Evet, rehine edilmiş ananelerimiz bilmediğimiz avcıların oklarıyla kanamaktadır. Osmanlı´dan sonra, Hunlarla başlayan Türk tarihinin yegâne varisi olan Türkiye Cumhuriyeti Devleti, kurulduğu günden beri, içimizdeki Pontus Rum ve Bizans parçacıkları eliyle kaynayan kazan misali sürekli fokurdamaktadır. Tarih ve bakiyeye yapılan saldırılar neticesinde; Türk seciyesi zelzele diyarı gibi milli felakete maruz kalmaktadır. Haliyle benliğimizi hatırlatan ne varsa, her kutsala tesirli bir tahakkümle muhalefet edilmektedir. Bilinçli ve sürekli bir karşı çıkma ve karalama kampanyaları ile başımızı kaldırmamıza bir türlü müsaade edilmemektedir. Sağa baksak neden sol değil, sola baksak neden sağ değil, yukarı baksak neden aşağı değil, aşağı baksak neden yukarı değil diye sonu olmayan bir hırsla ferimiz kesilmektedir. Düşmanlık ve hatta ihanet boyutlarına ulaşan bu muhalif duruş, yıllardır milletimize ve memleketimize zerre miskal bir fayda sağlamadığı gibi, vatanperverleri de dırdır ve iftiralarla bezdirmiştir. Dün olduğu gibi bugünün de nankörlerini anlatan Necip Fazıl´ın ?bizdeki muhalefet, iktidarın düşmesi için vatanın düşmesine bile razıdır? sözü, asıl gayenin vatanı düşürmek, kılıfının ise demokrasi adı altında fikir özgürlüğü olduğunu gözler önüne sermektedir. Unutmayın ki, hangi alanda olursa olsun, bütün aşırı uçların altında yabancı misyonlar vardır. Bu misyonlar, her şeyde muhalefet edilecek bir şey vardır diyerek, ne yapılırsa yapılsın sonunda mızmızlanacak bir şey bulunmasını isteyip, olmayan bir şeyde, bir şeyin varlığını arayarak, varlığına inandıkları şeyi, olması gereken şey olarak beyinlerine işlemektedir. Zira sorumsuz muhalefet, varlığını üç ana unsur üzerinden devam ettirir. Birincisi, satılmışlık idraksizliği, ikincisi; bilgi yoksunluğu ve üçüncüsü ise bu kuraklığın sonucu olan tefekkür eksikliğidir.
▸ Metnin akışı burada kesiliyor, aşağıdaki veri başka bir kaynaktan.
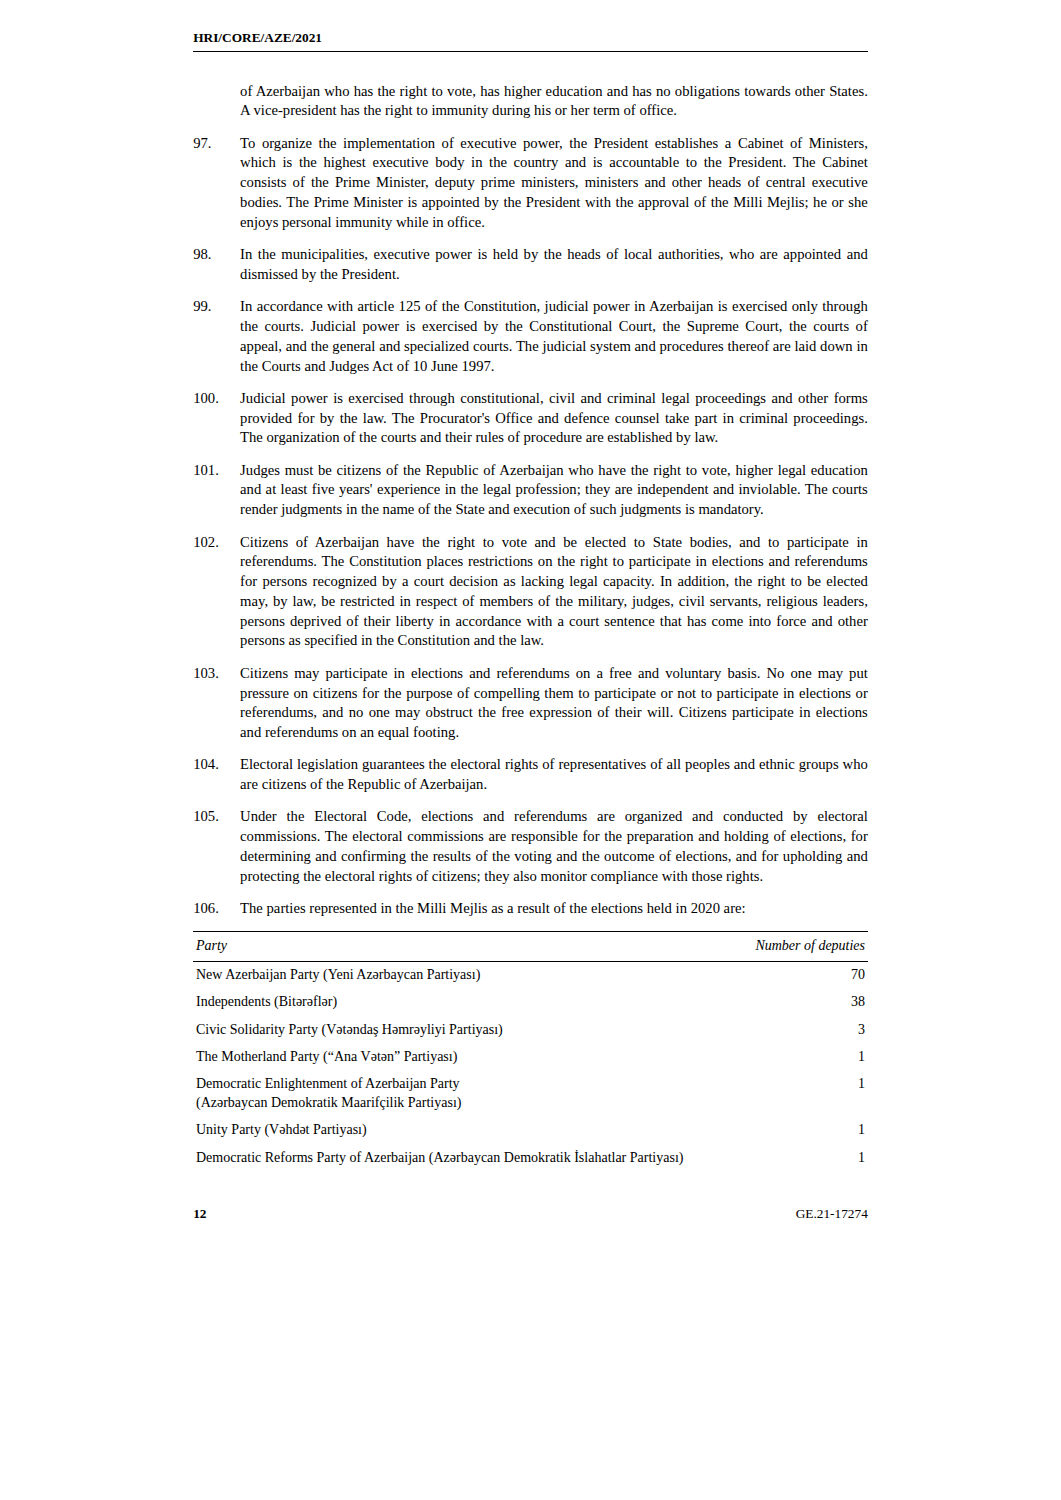HRI/CORE/AZE/2021
of Azerbaijan who has the right to vote, has higher education and has no obligations towards other States. A vice-president has the right to immunity during his or her term of office.
97. To organize the implementation of executive power, the President establishes a Cabinet of Ministers, which is the highest executive body in the country and is accountable to the President. The Cabinet consists of the Prime Minister, deputy prime ministers, ministers and other heads of central executive bodies. The Prime Minister is appointed by the President with the approval of the Milli Mejlis; he or she enjoys personal immunity while in office.
98. In the municipalities, executive power is held by the heads of local authorities, who are appointed and dismissed by the President.
99. In accordance with article 125 of the Constitution, judicial power in Azerbaijan is exercised only through the courts. Judicial power is exercised by the Constitutional Court, the Supreme Court, the courts of appeal, and the general and specialized courts. The judicial system and procedures thereof are laid down in the Courts and Judges Act of 10 June 1997.
100. Judicial power is exercised through constitutional, civil and criminal legal proceedings and other forms provided for by the law. The Procurator's Office and defence counsel take part in criminal proceedings. The organization of the courts and their rules of procedure are established by law.
101. Judges must be citizens of the Republic of Azerbaijan who have the right to vote, higher legal education and at least five years' experience in the legal profession; they are independent and inviolable. The courts render judgments in the name of the State and execution of such judgments is mandatory.
102. Citizens of Azerbaijan have the right to vote and be elected to State bodies, and to participate in referendums. The Constitution places restrictions on the right to participate in elections and referendums for persons recognized by a court decision as lacking legal capacity. In addition, the right to be elected may, by law, be restricted in respect of members of the military, judges, civil servants, religious leaders, persons deprived of their liberty in accordance with a court sentence that has come into force and other persons as specified in the Constitution and the law.
103. Citizens may participate in elections and referendums on a free and voluntary basis. No one may put pressure on citizens for the purpose of compelling them to participate or not to participate in elections or referendums, and no one may obstruct the free expression of their will. Citizens participate in elections and referendums on an equal footing.
104. Electoral legislation guarantees the electoral rights of representatives of all peoples and ethnic groups who are citizens of the Republic of Azerbaijan.
105. Under the Electoral Code, elections and referendums are organized and conducted by electoral commissions. The electoral commissions are responsible for the preparation and holding of elections, for determining and confirming the results of the voting and the outcome of elections, and for upholding and protecting the electoral rights of citizens; they also monitor compliance with those rights.
106. The parties represented in the Milli Mejlis as a result of the elections held in 2020 are:
| Party | Number of deputies |
| --- | --- |
| New Azerbaijan Party (Yeni Azərbaycan Partiyası) | 70 |
| Independents (Bitərəflər) | 38 |
| Civic Solidarity Party (Vətəndaş Həmrəyliyi Partiyası) | 3 |
| The Motherland Party (“Ana Vətən” Partiyası) | 1 |
| Democratic Enlightenment of Azerbaijan Party (Azərbaycan Demokratik Maarifçilik Partiyası) | 1 |
| Unity Party (Vəhdət Partiyası) | 1 |
| Democratic Reforms Party of Azerbaijan (Azərbaycan Demokratik İslahatlar Partiyası) | 1 |
12 GE.21-17274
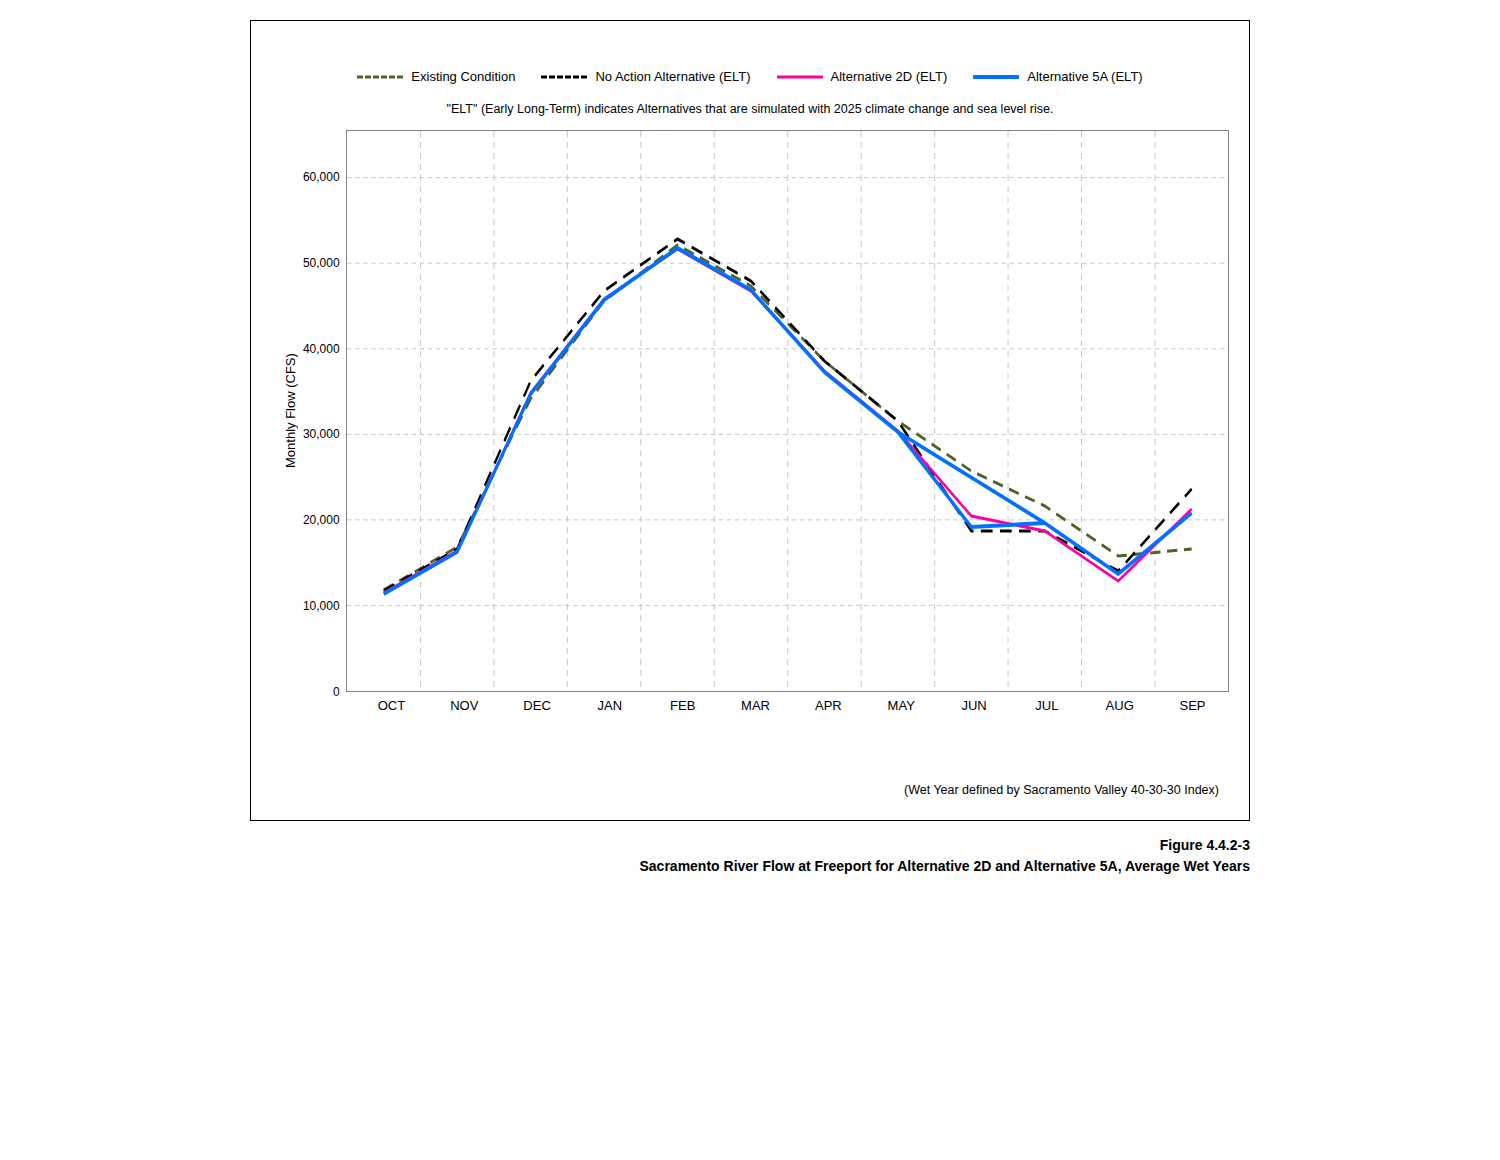Existing Condition
No Action Alternative (ELT)
Alternative 2D (ELT)
Alternative 5A (ELT)
"ELT" (Early Long-Term) indicates Alternatives that are simulated with 2025 climate change and sea level rise.
Monthly Flow (CFS)
60,000 50,000 40,000 30,000 20,000 10,000 0
OCT NOV DEC JAN FEB MAR APR MAY JUN JUL AUG SEP
(Wet Year defined by Sacramento Valley 40-30-30 Index)
Figure 4.4.2-3 Sacramento River Flow at Freeport for Alternative 2D and Alternative 5A, Average Wet Years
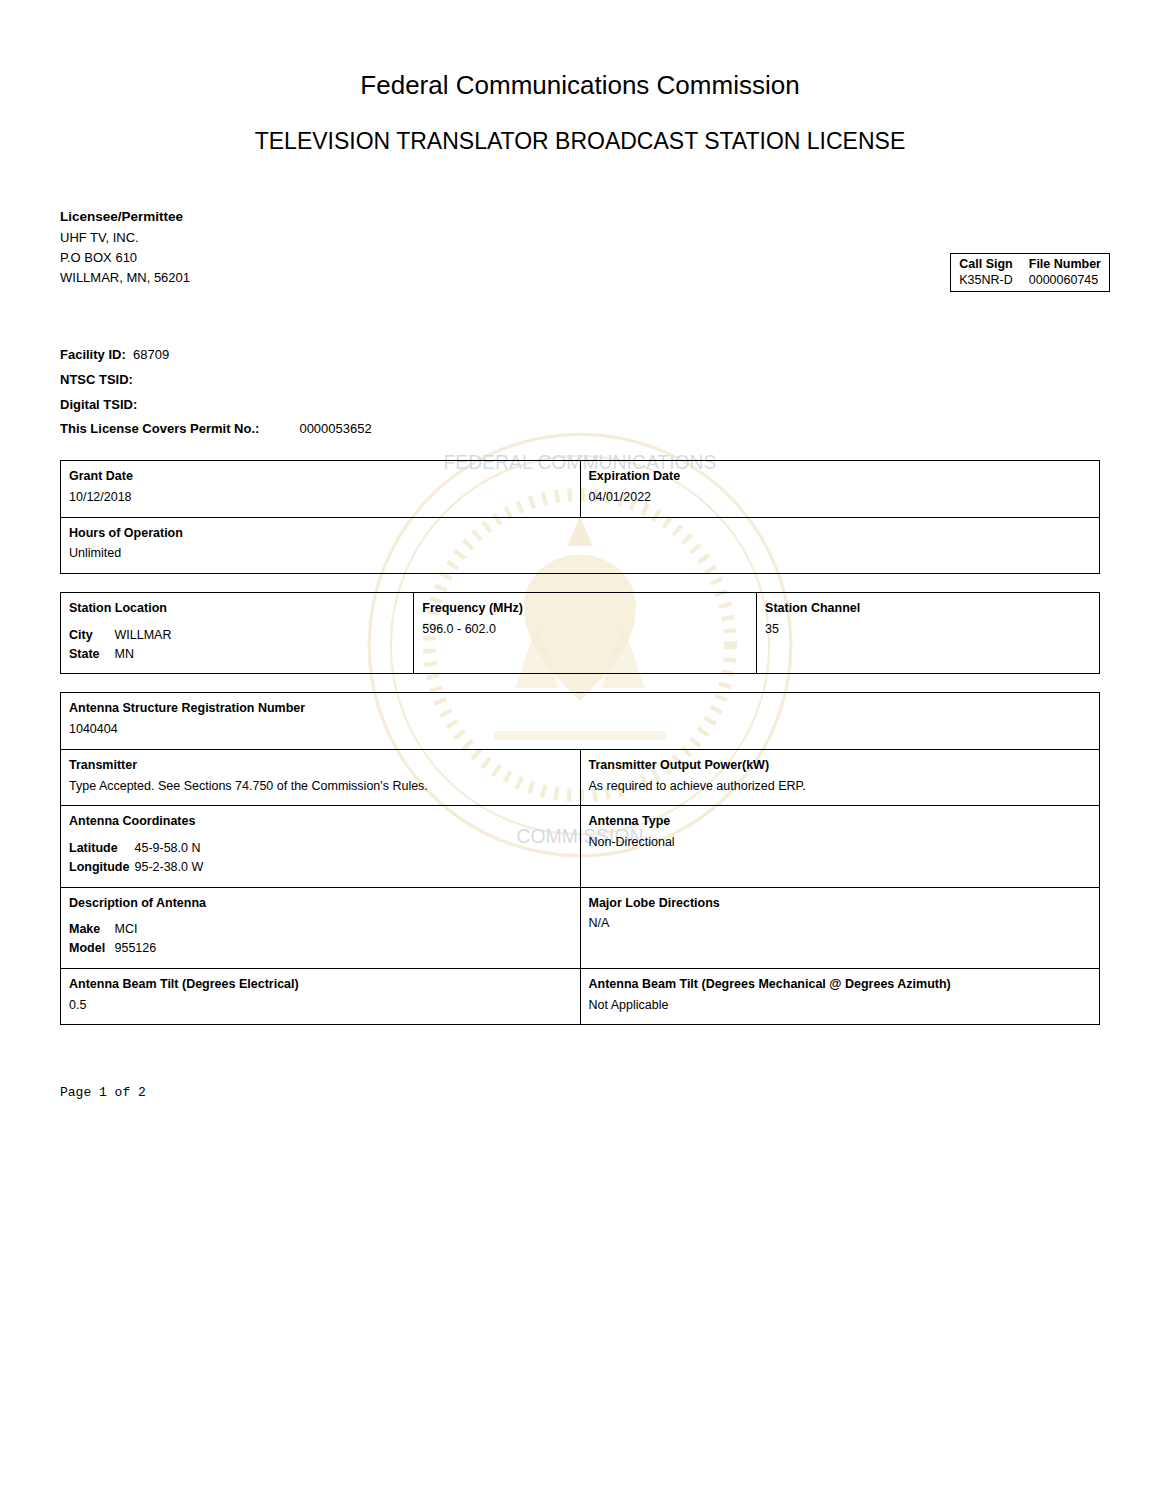FEDERAL COMMUNICATIONS COMMISSION
Federal Communications Commission
TELEVISION TRANSLATOR BROADCAST STATION LICENSE
Licensee/Permittee
UHF TV, INC.
P.O BOX 610
WILLMAR, MN, 56201
| Call Sign | File Number |
| --- | --- |
| K35NR-D | 0000060745 |
Facility ID: 68709
NTSC TSID:
Digital TSID:
This License Covers Permit No.: 0000053652
| Grant Date 10/12/2018 | Expiration Date 04/01/2022 |
| Hours of Operation Unlimited |
| Station Location City WILLMAR State MN | Frequency (MHz) 596.0 - 602.0 | Station Channel 35 |
| Antenna Structure Registration Number 1040404 |
| Transmitter Type Accepted. See Sections 74.750 of the Commission's Rules. | Transmitter Output Power(kW) As required to achieve authorized ERP. |
| Antenna Coordinates Latitude 45-9-58.0 N Longitude 95-2-38.0 W | Antenna Type Non-Directional |
| Description of Antenna Make MCI Model 955126 | Major Lobe Directions N/A |
| Antenna Beam Tilt (Degrees Electrical) 0.5 | Antenna Beam Tilt (Degrees Mechanical @ Degrees Azimuth) Not Applicable |
Page 1 of 2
Milletleri sıradanlıktan çıkarıp medeniyet eşiğine getiren en önemli husus, iyi ve kötü şartlar altında nasıl bir reaksiyon gösterdikleridir. Bir takım ağız ve tarz ayrılıkları olmakla birlikte, acılarını azaltma ve sevinçlerini paylaşma yetenekleri, o toplumun geleceğini belirler. Basit kıskançlıklar, fırsatın el değiştirme ihtimali, bizim lafımıza geldiniz gibi iblis dürtülerinin tesirinde kalanlar, kıtlık yılının ekini gibi mahsul vermez. Verse dahi o darıdan ekmek olmaz, olsa dahi insanın midesine çöker ve besin yerine cefaya sevkeder. Biz Ötüken´de de, Tebriz´de de, İstanbul´da da ve Ankara´da da hakikati her daim zikretmekle birlikte, davarlar gibi başımız yerde değil, aslanlar gibi birlik olarak bu günlere geldik. Sahte bestelerin teliflerini elinde tutanlar, şu memleketimize bir bukle serenat söylemediler. Antik Çağlardan, Orta Avrupa´dan, Latin Amerika´ndan ve Urusya´dan söz ettiler de, sırf düşmanlık ve kendilerine ezberletilen müfterilik felçlisi gibi, Bilge Kağan´dan, Kutadgu Bilig´den, İbn Haldun´dan, Ali Şîr Nevâî´den, Abdülhamit Han´dan şifa niyetine tek cümle kurmadılar. Marco Polo´yu ezberlettiler de, Evliya Çelebi´den bahsetmediler, Kristof Kolomb hakkında methiye düzdüler de, Piri Reis´i hatırlatmadılar. Din ve onun getirdiği mukaddesatlara hücum edenlerin meşrepleri, muhalefet şemsiyesine sığmadı, sığmıyor ve sığmayacak. Öyle yağma yok, kanımızı kadehlere doldurup, sonra besmele çekerek içmenize izin vermeyeceğiz.  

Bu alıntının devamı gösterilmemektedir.